Motion benefit during cone loss. (A) Letter E stimulus sampled by a retinal cone lattice that has 30% of the cones dropped out randomly (cone loss, eye trajectories, and RGC spikes are resampled each trial). The same stimulus size, cone spacing, eye trajectories, and diffusion constant for inference were used as in Figure 2. (B) SNR at t = 700 ms as a function of cone loss for a moving and a stationary retina with n = 21 for each motion condition and cone loss value. The error bars correspond with plus or minus one standard error of the mean. (C and D) Examples of the reconstructed stimulus in the case of retinal drift motion and no motion for 30% cone loss.

Figure 4.

Neurons with structured receptive fields improve inference. (A) A whitened 32 × 32 pixel natural scene patch scaled to subtend a square with side length 24 arcmin is projected onto a simulated cone lattice with an average spacing of 1 arcmin. The retinal drift motion in this case is generated by a random walk with $D_c=20{\text{arcmin}}^2/s$. (B) SNR of the decoded image at t = 600 ms. RGC spikes are decoded using three pattern priors. The SNR is plotted relative to PCA averaged over 15 trials (different natural scene patches and eye trajectories). Error bars show 95% confidence intervals. The p-values are calculated between the uniform prior and PCA, and between the sparse coding prior and PCA (**** p < 0.0001; *** p < 0.001). (C) A random set of 25 elements from the learned sparse coding dictionary, D. Sparse coding seeks to describe any given image pattern as a sparse linear combination of these features. (D – F) Example reconstructed image patterns for each method after 600 ms.
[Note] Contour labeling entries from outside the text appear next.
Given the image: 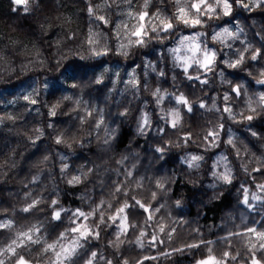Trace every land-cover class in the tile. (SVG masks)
<instances>
[{"label":"clouds","instance_id":"clouds-1","mask_svg":"<svg viewBox=\"0 0 264 264\" xmlns=\"http://www.w3.org/2000/svg\"><path fill=\"white\" fill-rule=\"evenodd\" d=\"M0 264H264V0H0Z\"/></svg>","mask_w":264,"mask_h":264}]
</instances>
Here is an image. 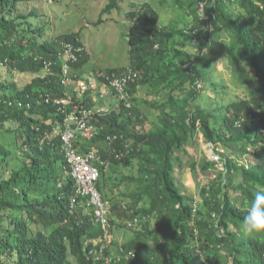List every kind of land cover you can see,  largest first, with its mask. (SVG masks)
Instances as JSON below:
<instances>
[{
    "label": "trees",
    "instance_id": "1",
    "mask_svg": "<svg viewBox=\"0 0 264 264\" xmlns=\"http://www.w3.org/2000/svg\"><path fill=\"white\" fill-rule=\"evenodd\" d=\"M36 1L0 0V68L4 75L33 76L20 84L0 71V264H115L119 250L129 252V258L118 264H264V234H242L239 224L246 213L237 206L264 188V0H208L202 13L201 0H173L194 16L191 29L160 27L159 13L148 1L126 13L132 19L126 34L129 66L137 74L126 89L131 108L102 116L98 124L103 129L94 139L78 138L84 149L100 147L111 172L119 165L123 173L135 170L119 175L120 183L129 184L124 210L118 209L119 199L109 198L112 208L104 214L109 232L123 230L120 247L106 242L93 204L81 196L71 201L75 180L60 138L45 136L52 129L46 119L56 104L37 100L40 93L63 92L56 83L58 54L72 45L78 55L72 72L84 80L90 73L83 72L88 56L80 49L79 31L39 40L38 28L29 23V16L41 15ZM118 1L108 0L101 13L120 11ZM185 33L197 44L191 43L193 51L168 44L175 34ZM226 51L248 63L256 86L226 103L214 96L203 100L198 83ZM109 71L123 70L95 69L93 75L101 84ZM211 82L206 85L212 87ZM140 88L153 99L141 101L136 96ZM144 104L153 119L140 107ZM114 133L112 147L104 148L102 140ZM199 134L214 146L217 160L186 157ZM119 151L122 156L116 155ZM186 167L196 175L215 170L212 179L198 185L197 196L178 181L177 173ZM102 177L96 187L108 196ZM115 181L112 188L119 185Z\"/></svg>",
    "mask_w": 264,
    "mask_h": 264
},
{
    "label": "rangeland",
    "instance_id": "2",
    "mask_svg": "<svg viewBox=\"0 0 264 264\" xmlns=\"http://www.w3.org/2000/svg\"><path fill=\"white\" fill-rule=\"evenodd\" d=\"M107 1L108 0H37L35 5L38 8V14L41 15L37 17L33 15L29 16V23L38 28L37 35L39 40H41V37L51 39L63 32L79 31L82 37L81 40L83 42L84 51L89 58L83 68L84 73H90L95 69L117 67L120 70H125L127 67H130L129 45L126 34L128 33L132 19L128 18L126 13L140 2L148 1L152 4V7L158 11L160 16V27H164L167 30H170L172 27L180 28L190 26V29L193 27L192 23L194 16L191 13L186 14L183 10L179 9L174 4L173 0H119L120 11L101 13V9ZM201 9L202 8H200V10ZM212 28V25H209L208 29L211 30ZM194 30H197V27ZM42 33H44L43 36H41ZM194 35L196 38V34ZM220 35L226 36L224 32H220ZM173 37L174 38L168 43L172 47L193 51L191 47L193 45L190 43L188 34H175ZM222 38L223 37L220 38V41L223 40ZM214 44L216 45V42ZM222 57H224V59L220 60ZM248 68L247 62L244 60H235L232 53L228 51L221 53L220 56L213 59L211 71L205 69L204 82L198 83V86L202 90V99L205 100L207 96L211 98L214 96V99L220 98L222 103H226L236 97L244 98L246 94H248V91L253 88L254 83L256 86V78L247 73ZM3 70L4 69L1 67L0 71L2 75H4ZM3 78L22 84L23 82L32 80L33 76L28 77L25 76V74H17V72L14 71V73H5ZM210 79L212 81V87L206 85V82H209ZM217 90H220V92L218 93ZM136 96L142 98L140 99L142 101L145 99L152 100L154 95L144 88H140ZM212 105L215 106V103ZM206 106L208 107L209 105L207 104ZM140 107H143L147 115L149 113V120L153 119L154 113L152 109H149L145 104ZM146 124V128H148L149 122ZM104 145L103 142L102 146L105 148ZM213 148L214 146L205 143L199 134L196 144L189 146V153L186 157H194L200 162L204 158L216 160L219 155L214 152L215 150ZM218 150L224 152L222 147L218 148ZM221 165L222 164L219 162L217 164L218 168L221 169ZM117 168L116 171L111 172L110 167V169L105 172L101 181L106 182L104 185L106 187L105 190L109 193L107 198L119 199L121 201L119 205L121 206L118 209L124 210L125 201L123 195L124 192L129 193V191H126V187L129 186V184L126 181L120 183L119 179L120 176L132 174L135 170L133 168H127L123 173L120 171L123 170L124 167L119 165ZM215 174L214 169H208L204 172L198 171L196 175L186 167L184 171L177 173V177L178 181L183 183L182 185L185 190L197 196L198 185L200 183L203 184L208 179H212ZM113 178L116 179L115 182L119 183V185L112 188ZM112 194L116 195L113 196ZM128 201L129 200H127V202ZM109 203L111 205V202ZM115 213H118V210H116ZM114 215L117 219V214ZM108 220L109 217H106L104 226L102 227L105 230L104 237L106 242L110 243L114 241L118 243L116 247H120L124 241L123 230L118 228L115 230L114 234L108 232ZM121 254L122 251L119 250L117 257Z\"/></svg>",
    "mask_w": 264,
    "mask_h": 264
},
{
    "label": "clouds",
    "instance_id": "3",
    "mask_svg": "<svg viewBox=\"0 0 264 264\" xmlns=\"http://www.w3.org/2000/svg\"><path fill=\"white\" fill-rule=\"evenodd\" d=\"M159 26L160 25H158V27ZM191 43L194 46L197 45L196 43H193V42ZM80 49L81 51H84V46H82ZM63 52L64 51L58 54L59 59H60L59 64H61V66L60 68L58 67L59 73L56 79L57 80L56 83L59 86L63 87V92L61 93L55 92L54 94H51L49 92L40 93L39 94L40 98L37 100V104H41L43 101L46 103L52 102L53 104H56L54 114L50 115L46 119L47 122L52 123V129L51 131L47 132L45 136L55 134L60 138V142H61L60 149H61V153L63 154L65 161H67V157H66V154L63 148V140L61 138V134L66 129H69L72 132L73 136L71 137V143H72V146L75 147L79 153L88 154L89 152L94 151L98 155L101 162H99L98 160H94L93 162V166H95L98 169V178L95 182V187H96L97 181L100 179V177H102L101 176L102 170L106 172L108 169H110V163L104 160V158L101 156L100 147L98 145H94L88 149H84L79 143L78 138H82L83 141L84 139H88V140L94 139V136L97 134V132L103 129V125L98 124L100 123L102 116L104 117V116L110 115L112 111L114 110L131 108L132 104L130 101H128L130 105H126L125 102H122L118 98V96L117 97L115 96V93L112 87L108 84L106 76L112 73H115V72L109 71L105 73L101 84H99L98 81L95 79L93 75V71L90 72V75L87 80L81 79L75 73H73L71 70V64L76 63L78 61V55L74 51L73 53L76 56V59L73 61H68L67 72L65 73L63 70V65L65 61L63 57ZM197 53L198 55L202 54L199 48L197 49ZM223 59L224 57H222L220 60H223ZM130 68L131 67H127L125 70L121 71L120 74H117V73L115 74L122 75L126 73L127 71H129V73L132 76V79H130L129 81L134 82L135 81L134 77L137 76V74L136 72H133L132 69ZM47 72L49 71L45 70L44 74L46 76L50 75V72L49 73ZM128 86H129V83L127 85V88ZM104 91H108L109 95L108 96L106 95V97H102L101 94L104 93ZM20 101L17 102L18 105L21 104ZM73 110L76 111L75 114L78 117L81 115L79 113L80 110H85L87 112L91 111V113L89 114L88 118L85 120L82 126H80L77 123L76 119H71L70 117H68L69 113L71 114ZM117 136L118 135L114 133L111 137L108 135L107 138L103 139L102 141L104 142L105 145L112 147V142ZM75 141L79 144L74 145L73 143H75ZM116 155L122 156L123 152L119 151V153H117ZM70 171L72 175L71 165H70ZM72 177L75 180V191H74L73 196L71 197V201L73 198H77V196H81L85 198L86 201H88L87 197H85L83 194L78 192L77 181L73 175ZM96 190L104 206V209H105L104 214H105L107 213L108 208L111 207L109 203L110 202L109 198H107V195L105 193L104 194L106 196H103V194H101L98 191L97 187H96ZM237 206H242L243 210L246 213V215H244L243 219L241 220L239 224V229L242 232V234H244L245 236H249V237L256 236L259 234H264V188L257 189L253 193L251 199L244 198ZM94 214L96 216L95 207H94ZM133 251L130 254L132 256H134V253H135ZM117 254L114 253V257H113V262L115 264L120 263L122 259L129 258V252L125 253L124 250L122 251V254L119 255L118 257H117Z\"/></svg>",
    "mask_w": 264,
    "mask_h": 264
},
{
    "label": "built area",
    "instance_id": "4",
    "mask_svg": "<svg viewBox=\"0 0 264 264\" xmlns=\"http://www.w3.org/2000/svg\"><path fill=\"white\" fill-rule=\"evenodd\" d=\"M207 1L208 0H201L199 2L200 8H203L204 3ZM73 49L74 47L72 45H67L63 52V57L65 59L63 70L65 73L67 72L68 61H73L76 59V56L73 53ZM106 79L108 81V84L112 87L115 96H118V98L122 102H125L126 105H130L126 98V88L129 83V80L132 79V76L129 71L122 75H116L115 73H112L110 75H107ZM101 95L102 97H106V95H109V92L104 91V93H102ZM75 112L76 111L73 110L71 114L69 113L68 117H70L71 119H76L77 123L80 126L84 124L85 120L91 113V111L87 112L85 110H80L79 113L81 115L78 117ZM72 136L73 134L69 129H66L61 134V138L63 140V148L67 157V161L71 165L72 175L77 181L78 192L87 197L88 201L95 206L96 220H99L101 226L103 227L105 222V217L103 216L105 209L95 187V182L98 178V169L93 166L94 160H98L99 162H101L100 158L94 151L89 152L88 154L79 153L78 150L72 146ZM218 158H216V160ZM74 199L75 198H73L72 201H74Z\"/></svg>",
    "mask_w": 264,
    "mask_h": 264
}]
</instances>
IND, independent pixel prior; PCA, Gaussian prior; SP, dictionary trained with sparse coding with both a L1 and L2 prior.

Figure 5.

Extended Tuning Plots: (A) The SNR as a function of motion gain (n = 40 for each value of the motion gain). The experimentally measured eye trajectories are used, except that the overall position is multiplied by the gain factor. (B) The SNR as a function of stimulus size (n = 20). Both plots use the same parameters as in Figure  2. The error bars in both plots show the standard error. (E–H) Example reconstructions for the stimulus size experiments with stroke width (w), and motion (S:M) or no motion (S:NM). The horizontal and vertical axes are in arcmin. (C, D) For small stimuli, the orientation of the stimulus is unrecognizable in both cases. (E, F) For stimuli with a stroke width on the order of the spacing of the cones, the orientation of the stimulus is barely recognizable. (G, H) For larger stimuli, although the SNRs are different, the orientation of the stimulus is unambiguous, despite a large difference in the SNR.